Firstly, the Apple Developer documentation makes it quite clear that view.wantsLayer
affects how a window is rendered:
Setting the value of this property to true turns the view into a layer-backed view—that is, the view uses a CALayer object to manage its rendered content. Creating a layer-backed view implicitly causes the entire view hierarchy under that view to become layer-backed. Thus, the view and all of its subviews (including subviews of subviews) become layer-backed. The default value of this property is false.
Had I known / recalled this, it might’ve been easier to simply think, “in what parts of the code do we mess with how things are rendered?” but I did not have that in the forefront of my mind.
Next, we can see in the AppKit release notes:
Windows in apps linked against the macOS 10.14 SDK are displayed using Core Animation when the app is running in macOS 10.14. This doesn’t mean that all views are layer-backed; rather, it means that all views are either layer-backed or draw into a shared layer with other layers.
This would’ve been yet another hint that, at least, the way things are rendered has changed in Mojave (and so messing with that across different versions of macOS may not be advisable).

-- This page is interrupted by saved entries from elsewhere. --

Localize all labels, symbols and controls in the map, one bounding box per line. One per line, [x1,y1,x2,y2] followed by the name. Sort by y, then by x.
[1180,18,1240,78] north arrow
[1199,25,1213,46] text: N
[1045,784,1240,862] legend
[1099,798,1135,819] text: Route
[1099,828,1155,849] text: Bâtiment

Finally, we can then see that other users had reported similar incantations of this issue to Qt:
https://bugreports.qt.io/browse/QTBUG-70340 https://bugreports.qt.io/browse/QTBUG-69321
And so others had seen, with hardware-accelerated windows, issues when playing with the wantsLayer
flag.
This bit of code was originally contributed by a pull request by @randy3k:
https://github.com/rstudio/rstudio/pull/3369.

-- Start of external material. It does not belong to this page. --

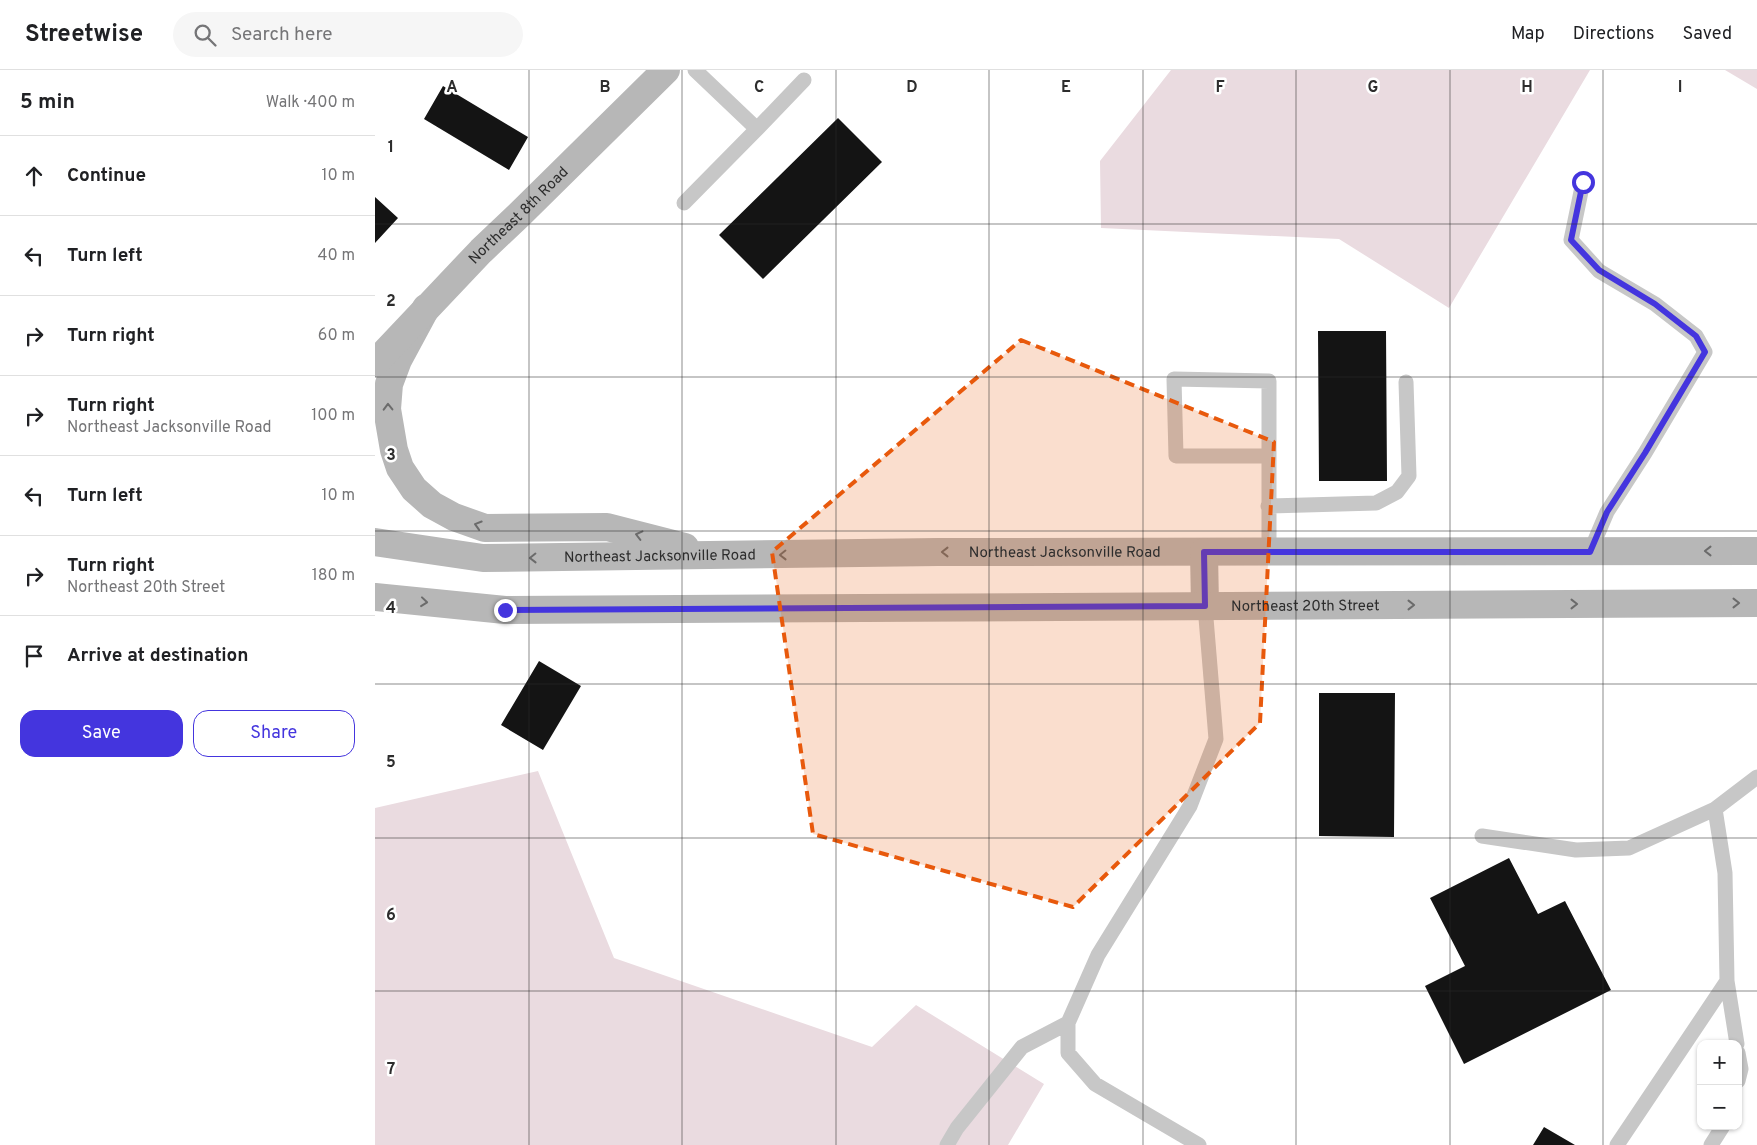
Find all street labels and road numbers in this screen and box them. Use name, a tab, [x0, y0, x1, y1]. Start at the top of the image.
street label: Northeast 8th Road	[465, 163, 573, 269]
street label: Northeast Jacksonville Road	[969, 544, 1161, 563]
street label: Northeast Jacksonville Road	[564, 546, 756, 568]
street label: Northeast 20th Street	[1231, 597, 1380, 617]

Note: I’m not trying to point fingers here; I’m the one who merged the PR! It’s my fault for not thinking through the potential repercussions of making that change. In hindsight, it’s easy to say “maybe setting a flag that changes how windows are rendered could bite us down the line”. Or, had I read the Apple documentation beforehand, this code path might’ve seemed a more obvious culprit earlier.
Summing Up
In sum, I think these are the two biggest lessons for me:
-
For each line of code in your code base, you should understand which components of your application could be affected by it – especially for flags or toggles that affect some sort of application-wide behaviour. For something like this, where we’re setting a flag that alters how the application is rendered, it would’ve been nice to have that parked in the back of my mind when I first sought to fix this issue.
-
For any bug, no matter how insurmountable it may seem at first look, the best first step is to collect information. When does the bug occur, and when does it not occur? Given enough information on each side, the diff will eventually point towards the code paths that are worth scrutinizing.

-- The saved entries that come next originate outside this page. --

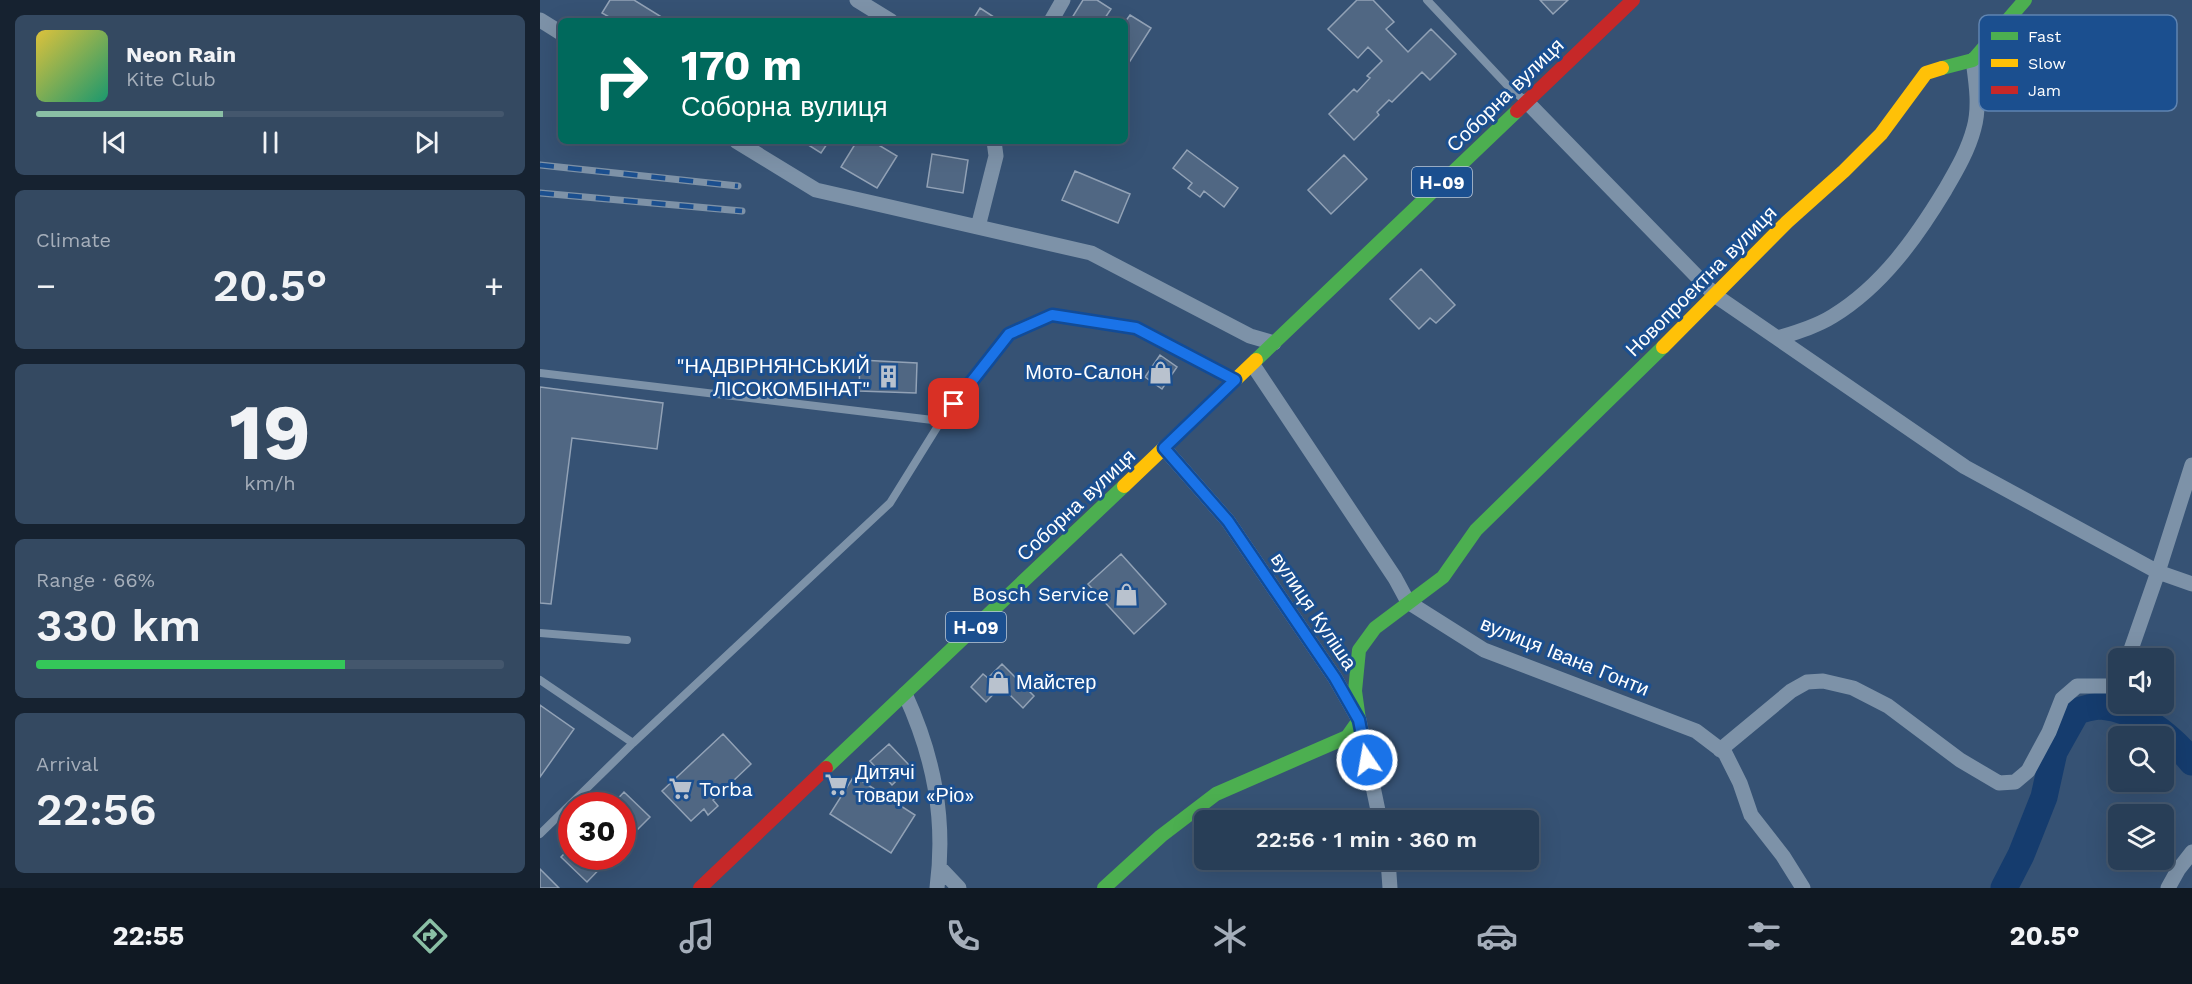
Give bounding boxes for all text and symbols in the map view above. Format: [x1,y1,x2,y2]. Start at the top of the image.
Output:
legend [1979,15,2177,111]
text: Fast [2028,27,2061,46]
street label: Соборна вулиця [1442,33,1568,157]
text: 170 m [681,41,802,90]
text: Neon Rain [126,42,236,67]
icon: right [582,42,660,120]
text: Slow [2028,54,2066,73]
text: Kite Club [126,67,216,91]
text: Jam [2028,81,2061,100]
text: Соборна вулиця [681,91,888,123]
icon: previous [98,126,131,159]
icon: pause [254,126,287,159]
icon: next [410,126,443,159]
road number: Н-09 [1412,167,1472,197]
street label: Новопроектна вулиця [1621,201,1781,361]
text: Climate [36,228,111,252]
text: 20.5° [212,259,328,312]
text: − [36,266,56,305]
text: + [484,266,504,305]
place label: "НАДВІРНЯНСЬКИЙ ЛІСОКОМБІНАТ" [676,354,870,401]
shop icon: Мото-Салон [1148,359,1174,385]
place label: Мото-Салон [1025,360,1143,384]
building icon: "НАДВІРНЯНСЬКИЙ ЛІСОКОМБІНАТ" [875,364,901,390]
pin [928,378,979,429]
text: 19 [229,386,311,478]
icon: arrive [937,387,970,420]
street label: Соборна вулиця [1012,444,1140,566]
text: km/h [244,471,296,495]
street label: вулиця Куліша [1266,548,1363,675]
text: Range · 66% [36,568,155,592]
shop icon: Bosch Service [1114,581,1140,607]
place label: Bosch Service [972,582,1109,606]
text: 330 km [36,599,201,652]
street label: вулиця Івана Гонти [1477,611,1653,701]
road number: Н-09 [946,612,1006,642]
map controls [2108,648,2174,870]
button: sound [2108,648,2174,714]
shop icon: Майстер [985,669,1011,695]
place label: Майстер [1016,670,1096,694]
button: search [2108,726,2174,792]
position arrow [1335,728,1399,792]
text: Arrival [36,752,98,776]
place label: Дитячі товари «Ріо» [855,760,974,807]
supermarket icon: Дитячі товари «Ріо» [824,771,850,797]
supermarket icon: Torba [668,776,694,802]
place label: Torba [699,777,753,801]
text: 22:56 [36,783,156,836]
speed limit sign: 30 [558,792,636,870]
button: layers [2108,804,2174,870]
text: 22:56 · 1 min · 360 m [1256,827,1477,852]
icon: directions [409,915,451,957]
icon: music [676,915,718,957]
icon: phone [942,915,984,957]
icon: climate [1209,915,1251,957]
icon: car [1476,915,1518,957]
icon: filters [1743,915,1785,957]
text: 22:55 [112,920,184,952]
text: 20.5° [2009,920,2080,952]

With this fix in, we are finally getting close to preparing a final release for RStudio v1.2. It’s not perfect (no release ever is!) but I believe we’ve made some substantial improvements relative to v1.1. In particular, RStudio v1.2 should be much more responsive, especially for users with high DPI displays (see the laggy typing issue for even more context there). If you’re eager to get your hands on RStudio v1.2, a preview release is available and that release is very close to what will eventually become our final release candidate, so please feel free to give it a spin.